Summary of C3: Meeting 4, Tuesday April 11th, 6pm-8pm
Written By: MAH Dialogue Catalyst, Lauren Benetua
On Tuesday, 4/11, the MAH hosted it’s 4th and second to last C3 meeting. Even though this seems close to the end, it couldn’t have felt more like the beginning. As we kicked off our meeting with a general introduction of Lost Childhoods to newcomers, we got a special sneak preview of the exhibition layout. Seeing the floor plan and being able to visualize where everything was going to land was our first glance at the exhibition moving from concept to reality!
We then passed the mic to Foster Youth Museum (FYM) founder, Jamie Lee Evans. In just 10 minutes, we were taken on a riveting journey from former foster youths’ stories represented by a few of the objects in their collection. Each item in their collection was donated by a foster youth, and serves as an impactful and unbridled extension of their realities of growing up in today’s foster care system. This served as a more intimate introduction into FYM’s signature exhibition which has travelled under the name, Lost Childhoods. Because this exhibition is going to take on new life with Santa Cruz local youth and artists, it was decided that exhibition be more appropriately titled, Lost Childhoods: Voices of Santa Cruz County Foster Youth! More can be read about the history of FYM and Lost Childhoods in Jeanie Yoon’s post on our C3 blog.
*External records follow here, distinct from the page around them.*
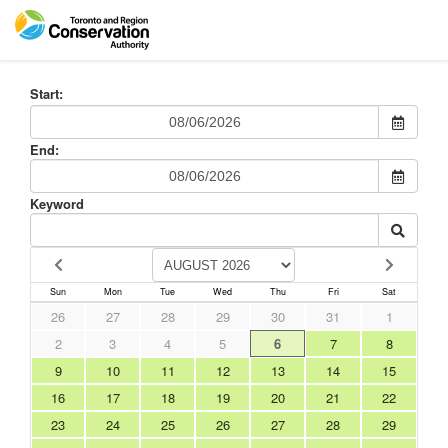
Start:
End:
Keyword
Sun
Mon
Tue
Wed
Thu
Fri
Sat
26
27
28
29
30
31
1
2
3
4
5
6
7
8
9
10
11
12
13
14
15
16
17
18
19
20
21
22
23
24
25
26
27
28
29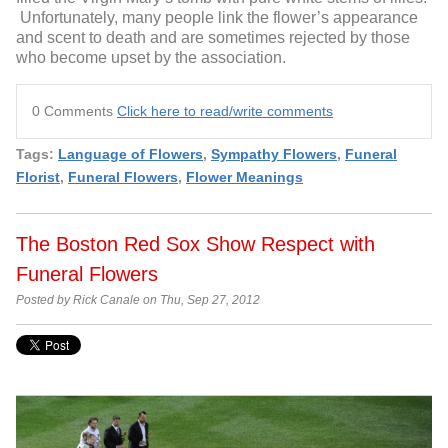
Unfortunately, many people link the flower’s appearance
and scent to death and are sometimes rejected by those
who become upset by the association.
0 Comments
Click here to read/write comments
Tags:
Language of Flowers
,
Sympathy Flowers
,
Funeral
Florist
,
Funeral Flowers
,
Flower Meanings
The Boston Red Sox Show Respect with
Funeral Flowers
Posted by Rick Canale on Thu, Sep 27, 2012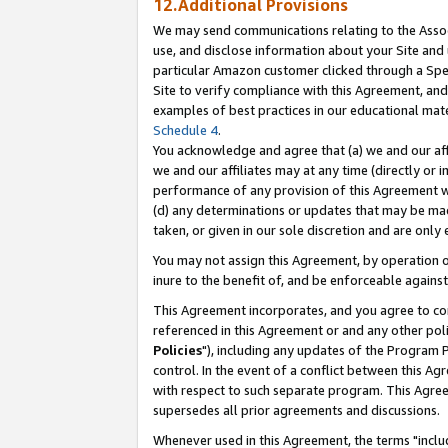
12.Additional Provisions
We may send communications relating to the Associ
use, and disclose information about your Site and 
particular Amazon customer clicked through a Spec
Site to verify compliance with this Agreement, an
examples of best practices in our educational mat
Schedule 4
.
You acknowledge and agree that (a) we and our affil
we and our affiliates may at any time (directly or i
performance of any provision of this Agreement wi
(d) any determinations or updates that may be mad
taken, or given in our sole discretion and are only 
You may not assign this Agreement, by operation of
inure to the benefit of, and be enforceable against
This Agreement incorporates, and you agree to comp
referenced in this Agreement or and any other pol
Policies
"), including any updates of the Program 
control. In the event of a conflict between this 
with respect to such separate program. This Agre
supersedes all prior agreements and discussions.
Whenever used in this Agreement, the terms "includ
Then, it was time to get down to the good stuff: prototyping the artist’s projects!
Bridget Henry asked youth to help her create scratchboards made of images of various homes they lived in. Her work will use scenes and sounds of home life interspersed with animated metaphors from transition age foster youth about their experience. For this meeting, youth were encouraged to bring photos of places they have lived or have considered home to map onto their scratchboards. Once Bridget has enough from the youth, the animation process will begin!
Elliott Taylor gave us an update on the resiliency zone that he has been hard at work developing with youth at each C3 meeting. Though this is still a work in progress, we were able to reach a consensus that building resiliency is by no means a linear path, and once achieved, one hardly ever stays in a mode of quiet and comfort and must go back through hardship through the next chapters of life. With this in mind, his 3-dimensional resiliency zone must also include an area of calm. For this meeting, Elliott asked youth to help him create a mural of sorts that will be divided into sections and artistically reinterpreted by the youth to be blown up to life size and stitched together in the physical installation.
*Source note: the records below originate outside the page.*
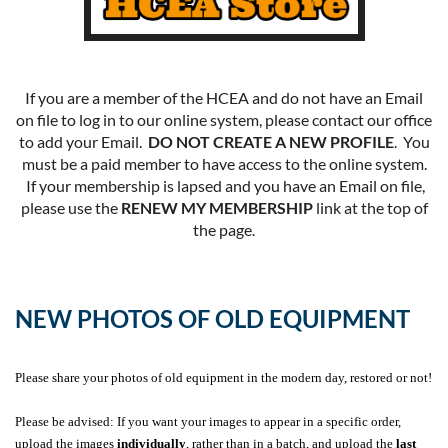
If you are a member of the HCEA and do not have an Email
on file to log in to our online system, please contact our office
to add your Email.
DO NOT CREATE A NEW PROFILE
. You
must be a paid member to have access to the online system.
If your membership is lapsed and you have an Email on file,
please use the
RENEW MY MEMBERSHIP
link at the top of
the page.
NEW PHOTOS OF OLD EQUIPMENT
Please share your photos of old equipment in the modern day, restored or not!
Please be advised: If you want your images to appear in a specific order,
upload the images
individually
, rather than in a batch, and upload the
last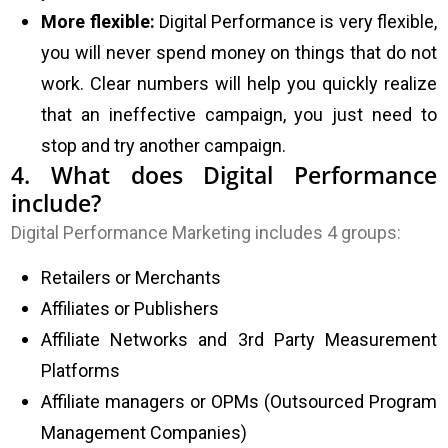
More flexible:
Digital Performance is very flexible,
you will never spend money on things that do not
work. Clear numbers will help you quickly realize
that an ineffective campaign, you just need to
stop and try another campaign.
4. What does Digital Performance
include?
Digital Performance Marketing includes 4 groups:
Retailers or Merchants
Affiliates or Publishers
Affiliate Networks and 3rd Party Measurement
Platforms
Affiliate managers or OPMs (Outsourced Program
Management Companies)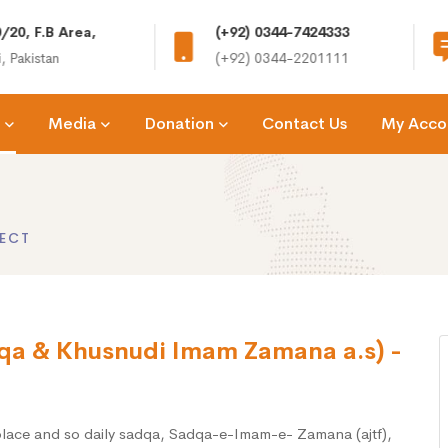
/20, F.B Area,
(+92) 0344-7424333
, Pakistan
(+92) 0344-2201111
Media
Donation
Contact Us
My Acco
ECT
qa & Khusnudi Imam Zamana a.s) -
 place and so daily sadqa, Sadqa-e-Imam-e- Zamana (ajtf),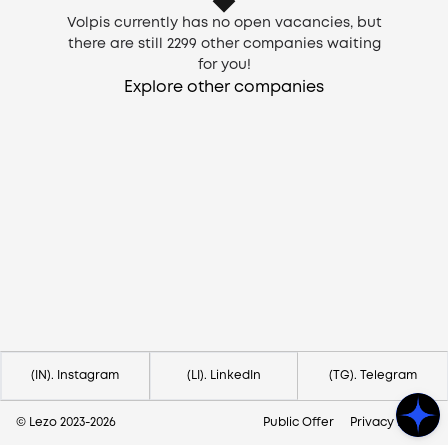
Volpis currently has no open vacancies, but
there are still
2299
other companies waiting
for you!
Explore other companies
Need help?
Contact us via
hello@lezo.io
(IN). Instagram
(LI). LinkedIn
(TG). Telegram
© Lezo 2023-
2026
Public Offer
Privacy Policy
Melody Overstreet continues to source ideas that will empower visitors to take small actions. Along with this being represented in her weaving installation that will list reminders around the ‘little things’ that can make big impact, she asked youth to help prototype bracelets that will serve as reminders to visitors and wearers of their commitment to donate or lend a helping hand in some way. We asked youth and advocates alike to continue sharing their action items with us so we can effectively present it to the public, as well as brainstorm how visitors can easily make reminder-bracelets in the gallery as a takeaway.
Nada Miljkovic has been added as a fourth artist to the exhibition, who will be conducting video interviews with transition age foster youth from Santa Cruz County! We decided this was a crucial element to the exhibition so that visitors will understand that this is a youth-driven project that welcomes and empowers foster youth. During this meeting, youth were given the space to opt-in to an interview and share their stories with their own voices. Nada will continue to conduct interviews at the next C3 meeting, so be sure to attend if you are a youth who would like to share your truth!
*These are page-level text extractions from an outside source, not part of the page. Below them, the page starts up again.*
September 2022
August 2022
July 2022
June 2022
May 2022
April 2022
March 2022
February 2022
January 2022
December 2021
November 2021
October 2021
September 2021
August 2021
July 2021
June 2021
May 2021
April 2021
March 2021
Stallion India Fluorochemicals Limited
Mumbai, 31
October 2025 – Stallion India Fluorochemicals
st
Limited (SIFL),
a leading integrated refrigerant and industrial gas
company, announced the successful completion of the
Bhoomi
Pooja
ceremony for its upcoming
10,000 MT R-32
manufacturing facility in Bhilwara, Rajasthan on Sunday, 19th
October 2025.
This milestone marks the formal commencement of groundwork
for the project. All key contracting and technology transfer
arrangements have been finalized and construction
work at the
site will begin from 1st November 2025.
Lastly, I had the pleasure of rounding the advocates into a huddle so we can select and prioritize community engagement plans and events-based experiences while the exhibition is open. The prior C3 meeting left me in a swirl of 100+ ideas on the table, which I was able to condense down to 8 overarching themes. With more of an understanding of these key interests, we were able to identify what else was missing, and most importantly, who would like to be a co-lead with me and the MAH to make it all happen. We identified what our engagement goals were and selected our top 3-5 ideas from each of the 8 larger themes. By the end of the night, we were left with about 15 events for us to all continually work on, together.
Buzzing from the rush of hands-on creativity of the night, we closed the meeting with a unity clap. Though we are nearing our last meeting for this year’s C3, each gathering leaves us feeling a little bit closer, truer, and warmer toward one another. We look forward to the next and last meeting on Tuesday, May 9th from 6-8pm at the MAH!